Starting at the first line of the material below and stopping after the line that includes "TABLE 1 | Ingredients", write the lines out again exactly. Drop any pictures.

**Supplied data:**

-------------------------

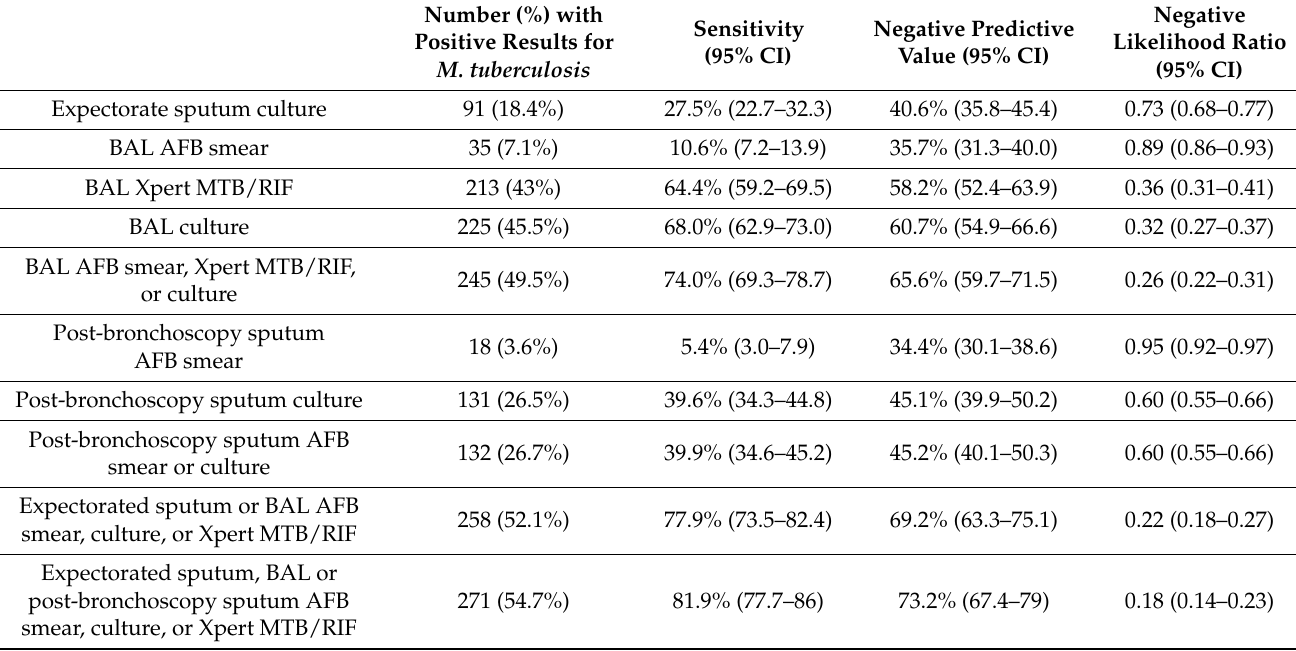
Table 2. Diagnostic yield for the confirmation of active tuberculosis based on individual and combi- nations of tests and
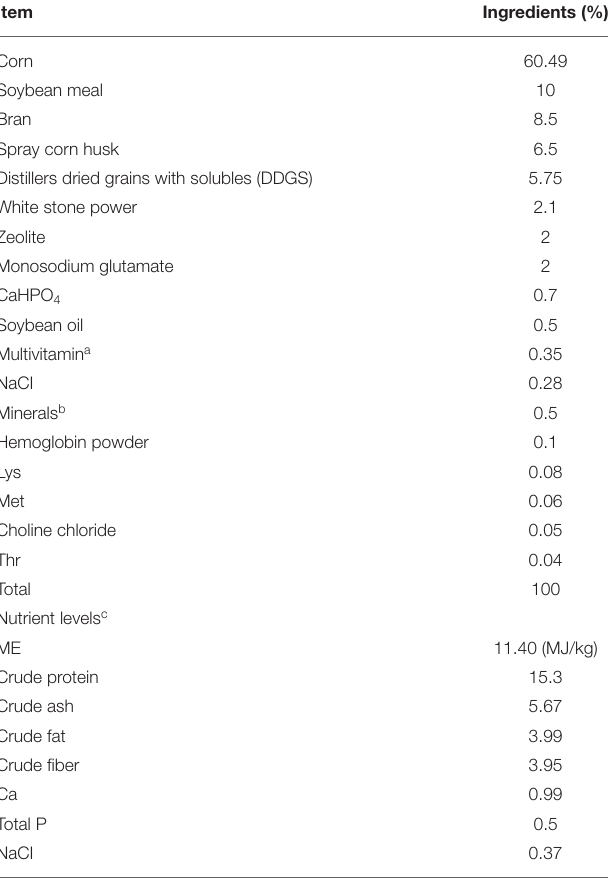
TABLE 1 | Ingredients and nutrient levels of diets used during weeks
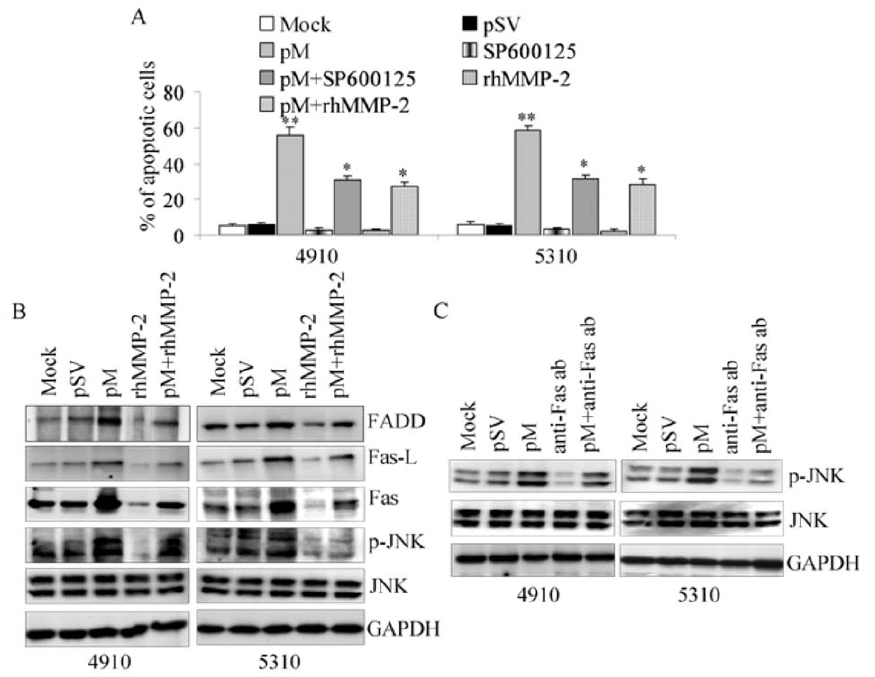
Figure 7. A. Effect of JNK inhibitor (SP600125) and recombinant human MMP-2 (rhMMP-2) treatment on pro-apoptotic effect of MMP-2 downregulation. The number of TUNEL positive cells were scored in randomly selected microscopic fields at the end of various treatments as described in Materials and Methods. The percentage of apoptotic cells in each treatment was plotted in bar diagrams with mean 6 SE and significant difference among various treatment groups was represented by ‘‘*’’, at p , 0.05 and ‘‘**’’, at p , 0.01 in three individual repetitions. B. Effect of rhMMP- 2 treatment on pM induced FADD, Fas, Fas-L and pJNK expression. The whole cell lysates from different treatments were subjected to Western blotting. C. Role of Fas in pM induced JNK activation. The Fas/Fas-L function was blocked by using neutralizing antibody against Fas in the individual treatments. At the end of 60 h transfection, anti-Fas ab (250 ng/ml) was added and cells were further incubated for another 12 h at the end of which whole cell lysates were prepared and subjected to Western blotting to determine the effect of Fas/Fas-L functional blocking on JNK phosphorylation. The blots are representative of three individual experiments.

-------------------------

**Written response:**
Table 2. Diagnostic yield for the confirmation of active tuberculosis based on individual and combi- nations of tests and
TABLE 1 | Ingredients and nutrient levels of diets used during weeks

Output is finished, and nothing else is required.